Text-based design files
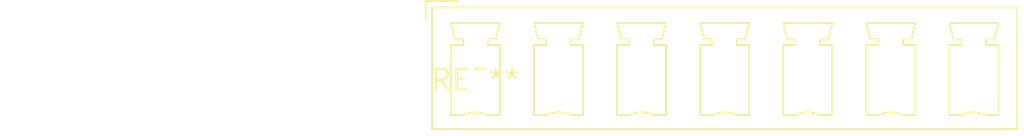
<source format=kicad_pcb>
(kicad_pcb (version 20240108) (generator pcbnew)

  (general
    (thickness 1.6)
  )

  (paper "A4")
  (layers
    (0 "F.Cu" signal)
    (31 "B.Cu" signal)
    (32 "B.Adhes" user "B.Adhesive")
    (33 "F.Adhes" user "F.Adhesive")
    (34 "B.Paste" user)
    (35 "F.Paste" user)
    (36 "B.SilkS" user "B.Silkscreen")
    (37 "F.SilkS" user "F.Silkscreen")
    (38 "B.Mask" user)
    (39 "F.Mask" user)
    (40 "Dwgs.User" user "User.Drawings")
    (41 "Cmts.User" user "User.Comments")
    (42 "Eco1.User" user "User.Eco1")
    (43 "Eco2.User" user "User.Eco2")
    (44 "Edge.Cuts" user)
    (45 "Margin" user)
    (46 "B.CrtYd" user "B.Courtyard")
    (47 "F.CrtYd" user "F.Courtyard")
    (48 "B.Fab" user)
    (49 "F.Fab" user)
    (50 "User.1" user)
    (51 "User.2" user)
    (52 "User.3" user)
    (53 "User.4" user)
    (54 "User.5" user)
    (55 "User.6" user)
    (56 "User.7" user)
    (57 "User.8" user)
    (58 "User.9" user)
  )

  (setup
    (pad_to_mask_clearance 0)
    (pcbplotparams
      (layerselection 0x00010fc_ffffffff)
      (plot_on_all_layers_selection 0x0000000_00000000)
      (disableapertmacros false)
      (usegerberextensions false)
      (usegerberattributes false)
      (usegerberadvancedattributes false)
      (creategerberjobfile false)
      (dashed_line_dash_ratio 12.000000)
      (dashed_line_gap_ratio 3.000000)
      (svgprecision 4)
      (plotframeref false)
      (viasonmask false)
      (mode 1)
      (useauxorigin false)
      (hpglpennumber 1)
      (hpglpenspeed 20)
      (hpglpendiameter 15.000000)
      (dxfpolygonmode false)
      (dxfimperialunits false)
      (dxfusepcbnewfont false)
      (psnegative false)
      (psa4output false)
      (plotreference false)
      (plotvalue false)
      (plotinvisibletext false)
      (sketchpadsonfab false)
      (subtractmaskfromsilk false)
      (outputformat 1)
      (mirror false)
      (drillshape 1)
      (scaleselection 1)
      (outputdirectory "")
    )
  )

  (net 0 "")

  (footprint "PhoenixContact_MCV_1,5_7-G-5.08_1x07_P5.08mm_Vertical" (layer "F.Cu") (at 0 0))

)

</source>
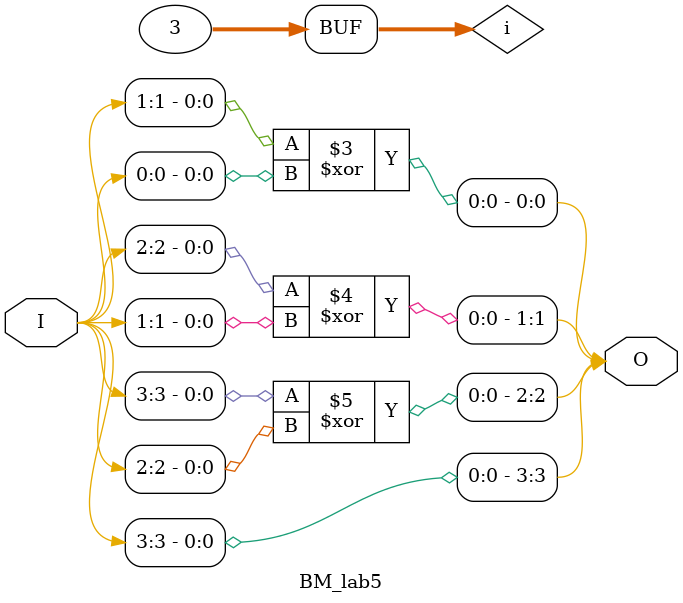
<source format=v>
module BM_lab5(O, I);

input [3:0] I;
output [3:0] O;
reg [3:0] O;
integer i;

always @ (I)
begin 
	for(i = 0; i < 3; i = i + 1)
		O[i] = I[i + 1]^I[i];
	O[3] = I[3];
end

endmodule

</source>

==

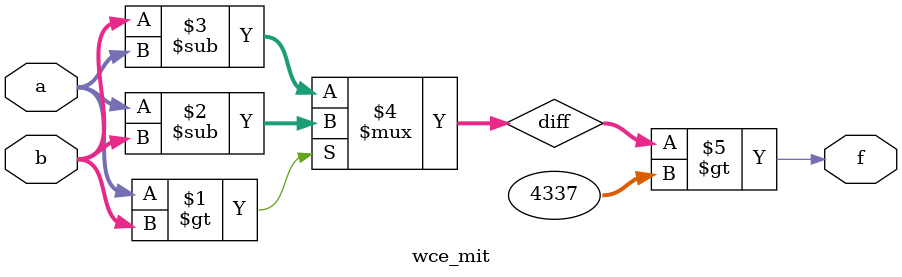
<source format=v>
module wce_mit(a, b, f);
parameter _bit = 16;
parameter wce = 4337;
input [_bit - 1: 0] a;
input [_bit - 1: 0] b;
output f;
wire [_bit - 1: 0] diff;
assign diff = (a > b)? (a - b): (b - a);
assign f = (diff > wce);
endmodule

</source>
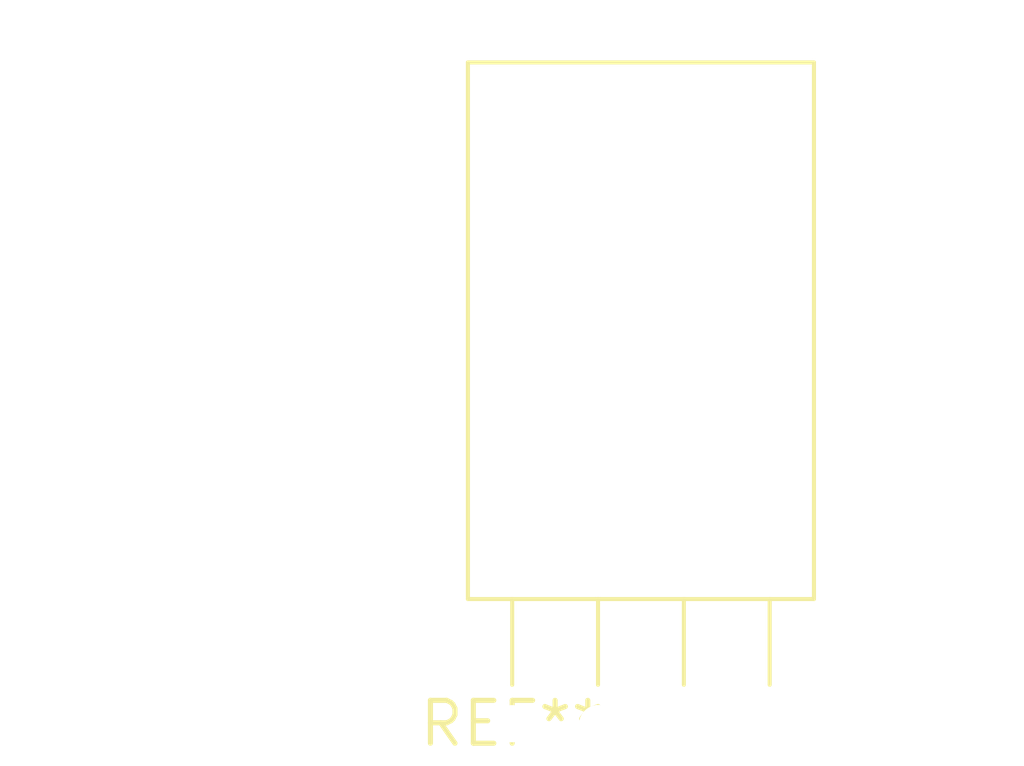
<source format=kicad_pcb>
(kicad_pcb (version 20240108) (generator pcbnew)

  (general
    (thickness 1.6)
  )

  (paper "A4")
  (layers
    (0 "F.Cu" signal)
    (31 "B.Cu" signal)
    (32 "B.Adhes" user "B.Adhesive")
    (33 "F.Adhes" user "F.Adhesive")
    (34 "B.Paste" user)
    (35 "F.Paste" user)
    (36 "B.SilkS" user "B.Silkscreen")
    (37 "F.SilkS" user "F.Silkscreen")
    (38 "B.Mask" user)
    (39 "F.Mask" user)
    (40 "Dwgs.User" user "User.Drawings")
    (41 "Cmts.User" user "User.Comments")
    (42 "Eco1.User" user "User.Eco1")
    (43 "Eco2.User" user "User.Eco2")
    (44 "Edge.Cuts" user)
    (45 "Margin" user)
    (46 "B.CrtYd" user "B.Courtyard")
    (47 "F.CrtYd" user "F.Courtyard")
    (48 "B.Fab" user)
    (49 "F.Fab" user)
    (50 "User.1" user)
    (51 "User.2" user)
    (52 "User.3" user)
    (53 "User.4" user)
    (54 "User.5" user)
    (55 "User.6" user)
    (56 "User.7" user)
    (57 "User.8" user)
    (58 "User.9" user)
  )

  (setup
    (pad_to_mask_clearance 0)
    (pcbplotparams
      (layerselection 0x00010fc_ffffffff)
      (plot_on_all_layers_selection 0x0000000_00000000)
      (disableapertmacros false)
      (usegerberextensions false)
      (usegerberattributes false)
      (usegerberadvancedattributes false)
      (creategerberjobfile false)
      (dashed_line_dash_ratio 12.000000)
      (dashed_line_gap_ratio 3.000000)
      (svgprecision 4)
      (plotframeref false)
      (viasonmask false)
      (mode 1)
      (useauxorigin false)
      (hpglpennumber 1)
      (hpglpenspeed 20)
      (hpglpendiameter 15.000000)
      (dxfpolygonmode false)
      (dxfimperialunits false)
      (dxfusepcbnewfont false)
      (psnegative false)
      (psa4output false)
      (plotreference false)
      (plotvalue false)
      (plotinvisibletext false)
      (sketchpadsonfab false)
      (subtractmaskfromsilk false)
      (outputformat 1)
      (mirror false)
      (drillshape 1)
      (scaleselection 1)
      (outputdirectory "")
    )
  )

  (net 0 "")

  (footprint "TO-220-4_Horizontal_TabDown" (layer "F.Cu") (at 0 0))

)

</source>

#### Your task:
From the data above, show each line that contains "footprint".

#### Solution:
  (footprint "PhoenixContact_MCV_1,5_7-G-5.08_1x07_P5.08mm_Vertical" (layer "F.Cu") (at 0 0))
  (footprint "TO-220-4_Horizontal_TabDown" (layer "F.Cu") (at 0 0))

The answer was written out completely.